▶ Fragment uit document:

Van die mogelijkheid hebben Sanjia c.s. geen gebruik gemaakt.
Er was dus geen overeengekomen adviesrelatie en JAN Accountants was op grond van de overeenkomst tussen partijen niet gehouden om Sanjia c.s. op het bestaan van regelingen zoals de TVL te wijzen, concludeert de rechtbank. Er bestond ook geen verplichting vanuit de overheid of vanuit de beroepsorganisatie NBA voor accountants om klanten actief te benaderen.
Spontane adviesplicht?
Had JAN Accountants dan toch uit eigen beweging – dus spontaan – Sanjia c.s. moeten wijzen op de mogelijkheid van het aanvragen van TVL? Behoorde dat bij Jans zorgplicht als accountant, in deze concrete omstandigheden?
Sanjia c.s. hebben gewezen op de volgende omstandigheden:
- JAN Accountants had volledig inzicht in financiële reilen en zeilen van deze ondernemingen (wat JAN Accountants heeft betwist),
- JAN Accountants is een full service kantoor en dit soort werkzaamheden behoort tot de mogelijkheden,
- TVL is een financiële regeling bij een uitzonderlijke gebeurtenis die bij uitstek was bedoeld voor MKB-ers zoals eiseressen,
- JAN Accountants heeft haar MKB-ers hiervan op de hoogte willen brengen; dat blijkt uit het versturen van haar nieuwsbrief naar klanten over dit onderwerp (een nieuwsbrief waarvoor Sanjia c.s. zich niet hadden ingeschreven, dus die zij niet ontvingen) en dat het de bedoeling was dat in de database van JAN Accountants zichtbaar zou zijn wie wel / niet in aanmerking kwam.
Ook als de rechtbank uitgaat van de door Sanjia c.s. aangevoerde omstandigheden, ziet zij niet in dat JAN Accountants buiten de opdracht om een spontane adviesverantwoordelijkheid had. JAN Accountants had op zichzelf kunnen weten dat Sanjia c.s. mogelijk belang hadden bij de aanvraag van de TVL-subsidie, zoals alle ondernemingen, maar dat brengt nog niet mee dat JAN Accountants Sanjia c.s. hierop moest wijzen.
JAN Accountants mocht ervan uitgaan dat iedereen van de TVL- mogelijkheid wist. Sanjia c.s. wisten ook daadwerkelijk van het bestaan van de TVL, zo is op de zitting gezegd, alleen wisten ze niet of ze daarvoor in aanmerking kwamen.

▶ Invoergegevens:

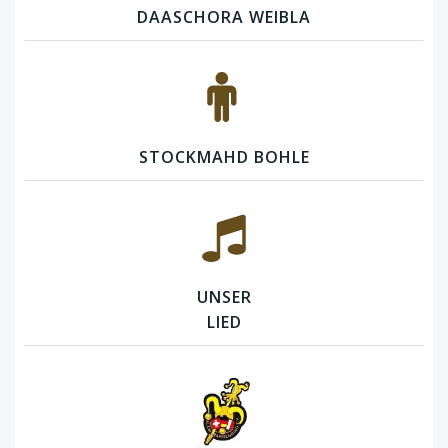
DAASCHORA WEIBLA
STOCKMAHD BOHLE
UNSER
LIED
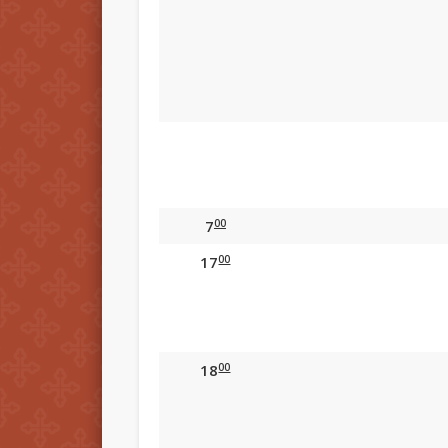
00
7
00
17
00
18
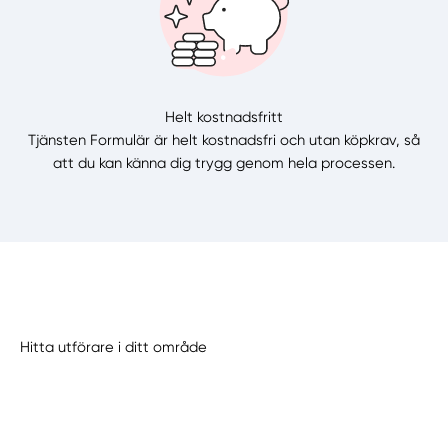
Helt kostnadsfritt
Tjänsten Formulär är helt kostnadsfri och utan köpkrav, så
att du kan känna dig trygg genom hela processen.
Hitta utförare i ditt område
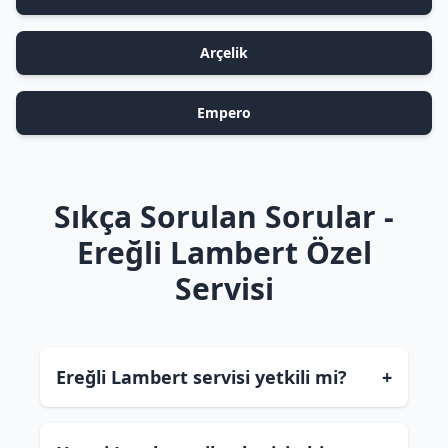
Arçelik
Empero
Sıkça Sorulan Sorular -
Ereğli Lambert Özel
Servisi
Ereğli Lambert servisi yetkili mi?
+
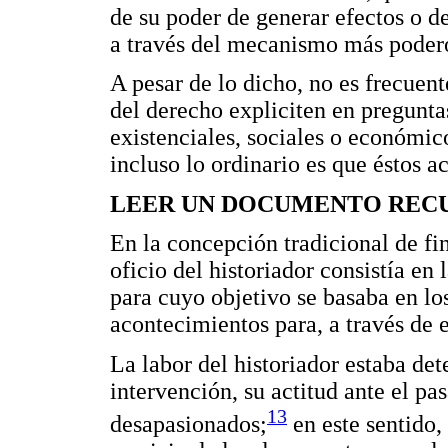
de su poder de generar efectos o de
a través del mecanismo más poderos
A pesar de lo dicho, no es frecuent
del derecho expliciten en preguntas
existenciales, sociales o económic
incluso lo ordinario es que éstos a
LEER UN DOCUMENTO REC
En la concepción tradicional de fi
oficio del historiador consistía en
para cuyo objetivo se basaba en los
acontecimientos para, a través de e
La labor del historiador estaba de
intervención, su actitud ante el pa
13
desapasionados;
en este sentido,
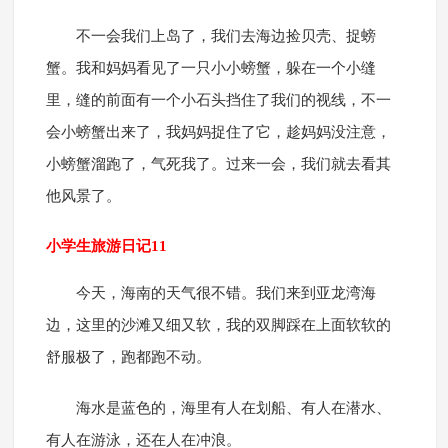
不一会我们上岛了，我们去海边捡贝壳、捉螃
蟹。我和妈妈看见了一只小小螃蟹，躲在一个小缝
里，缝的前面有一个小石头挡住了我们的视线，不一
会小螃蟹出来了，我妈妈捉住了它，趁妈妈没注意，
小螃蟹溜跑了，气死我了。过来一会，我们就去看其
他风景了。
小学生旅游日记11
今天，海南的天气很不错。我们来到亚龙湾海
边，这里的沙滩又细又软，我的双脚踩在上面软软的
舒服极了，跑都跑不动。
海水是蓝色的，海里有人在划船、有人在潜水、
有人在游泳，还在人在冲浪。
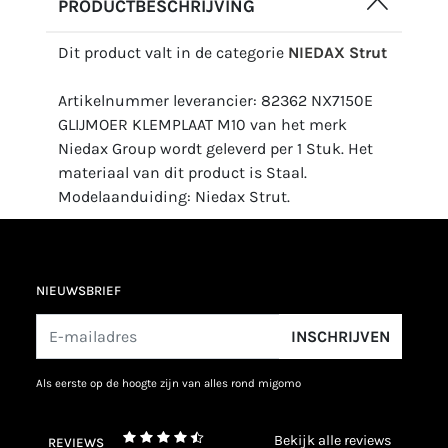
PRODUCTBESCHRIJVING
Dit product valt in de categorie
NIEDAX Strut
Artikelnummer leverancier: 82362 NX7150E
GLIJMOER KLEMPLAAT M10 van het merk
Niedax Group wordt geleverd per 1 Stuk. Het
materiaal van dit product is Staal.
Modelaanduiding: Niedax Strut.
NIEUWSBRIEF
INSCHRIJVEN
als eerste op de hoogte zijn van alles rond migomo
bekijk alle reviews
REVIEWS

* * *

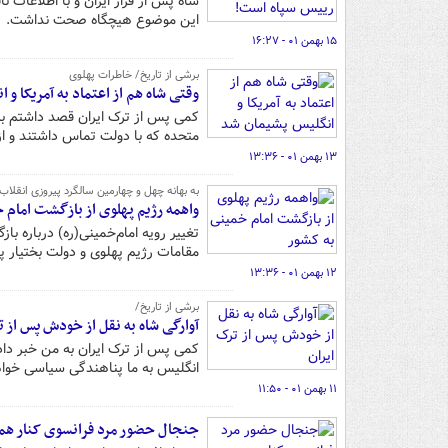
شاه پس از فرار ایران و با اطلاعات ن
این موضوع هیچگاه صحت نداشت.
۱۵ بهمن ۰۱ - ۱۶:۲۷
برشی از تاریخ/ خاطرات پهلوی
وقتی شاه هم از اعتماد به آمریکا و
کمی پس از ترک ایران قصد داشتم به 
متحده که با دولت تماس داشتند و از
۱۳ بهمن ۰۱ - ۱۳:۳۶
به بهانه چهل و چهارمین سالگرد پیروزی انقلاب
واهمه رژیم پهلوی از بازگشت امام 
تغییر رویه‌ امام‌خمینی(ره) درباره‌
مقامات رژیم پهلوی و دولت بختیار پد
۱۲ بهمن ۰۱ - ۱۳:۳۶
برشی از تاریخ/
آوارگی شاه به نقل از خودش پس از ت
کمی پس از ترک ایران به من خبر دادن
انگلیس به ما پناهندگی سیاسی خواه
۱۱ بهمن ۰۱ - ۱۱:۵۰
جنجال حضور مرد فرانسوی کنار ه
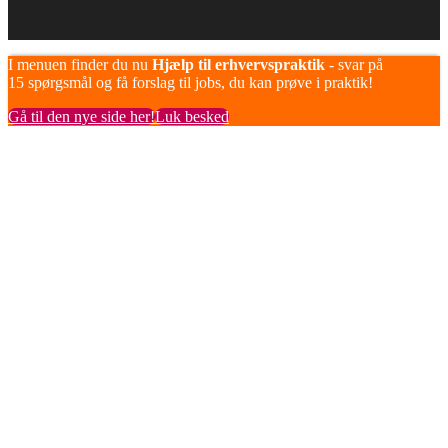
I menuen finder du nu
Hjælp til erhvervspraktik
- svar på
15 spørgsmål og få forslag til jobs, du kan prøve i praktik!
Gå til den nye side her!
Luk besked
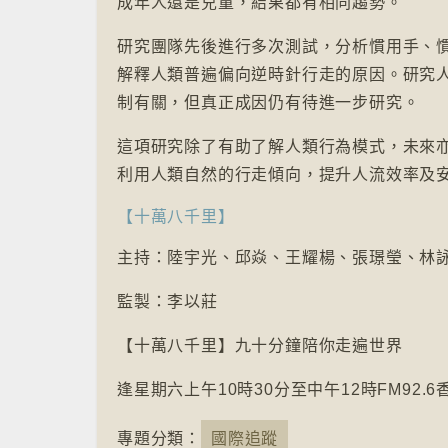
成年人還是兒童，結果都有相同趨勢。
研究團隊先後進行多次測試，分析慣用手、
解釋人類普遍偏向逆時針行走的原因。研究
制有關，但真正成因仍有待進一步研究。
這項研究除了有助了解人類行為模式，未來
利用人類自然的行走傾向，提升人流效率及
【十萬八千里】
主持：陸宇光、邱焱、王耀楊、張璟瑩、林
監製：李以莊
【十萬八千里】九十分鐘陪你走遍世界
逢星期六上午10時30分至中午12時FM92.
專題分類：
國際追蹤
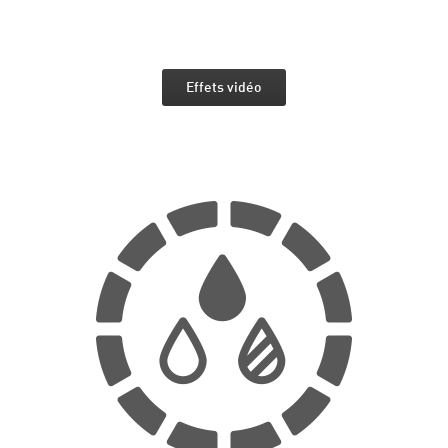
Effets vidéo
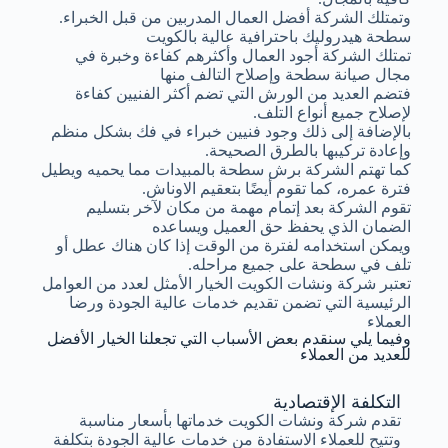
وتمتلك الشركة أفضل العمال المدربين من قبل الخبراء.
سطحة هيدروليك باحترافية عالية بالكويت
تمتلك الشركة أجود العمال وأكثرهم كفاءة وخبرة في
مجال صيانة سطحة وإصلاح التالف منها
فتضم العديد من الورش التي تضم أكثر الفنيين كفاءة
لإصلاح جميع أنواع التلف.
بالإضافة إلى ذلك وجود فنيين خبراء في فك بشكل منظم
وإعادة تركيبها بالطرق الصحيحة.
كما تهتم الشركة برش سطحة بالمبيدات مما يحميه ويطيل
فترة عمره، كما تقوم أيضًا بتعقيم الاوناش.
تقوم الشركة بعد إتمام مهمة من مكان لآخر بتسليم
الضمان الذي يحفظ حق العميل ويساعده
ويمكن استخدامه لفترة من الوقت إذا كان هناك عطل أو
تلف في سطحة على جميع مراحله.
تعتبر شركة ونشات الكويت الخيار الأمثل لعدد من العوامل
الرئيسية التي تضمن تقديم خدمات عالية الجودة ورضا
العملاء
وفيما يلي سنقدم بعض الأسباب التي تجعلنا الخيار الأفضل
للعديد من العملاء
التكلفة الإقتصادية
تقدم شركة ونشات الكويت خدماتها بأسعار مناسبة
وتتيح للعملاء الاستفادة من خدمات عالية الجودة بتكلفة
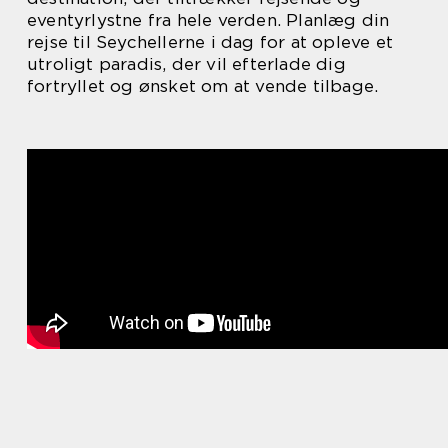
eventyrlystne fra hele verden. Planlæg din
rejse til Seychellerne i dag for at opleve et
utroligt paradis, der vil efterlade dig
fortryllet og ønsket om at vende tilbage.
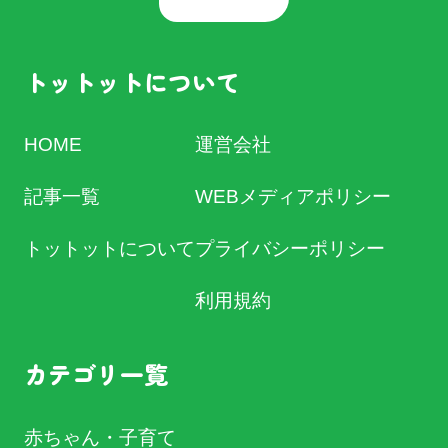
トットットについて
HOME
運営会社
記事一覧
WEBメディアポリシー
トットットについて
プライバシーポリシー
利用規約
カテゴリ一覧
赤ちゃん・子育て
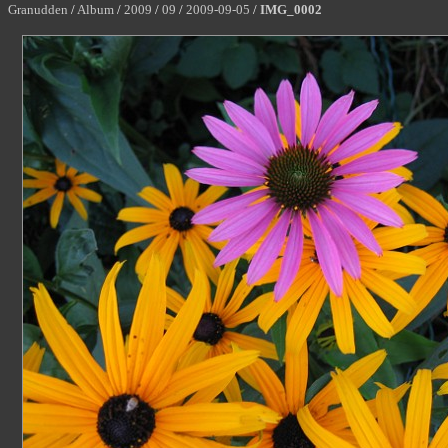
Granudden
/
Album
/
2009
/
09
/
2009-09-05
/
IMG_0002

▶ Opdracht:
Wat wisten Sanjia c.s. volgens het fragment over de adviesplicht van JAN Accountants níét over de TVL, zoals op de zitting is gezegd?

▶ Antwoord:
Of ze voor de TVL in aanmerking kwamen.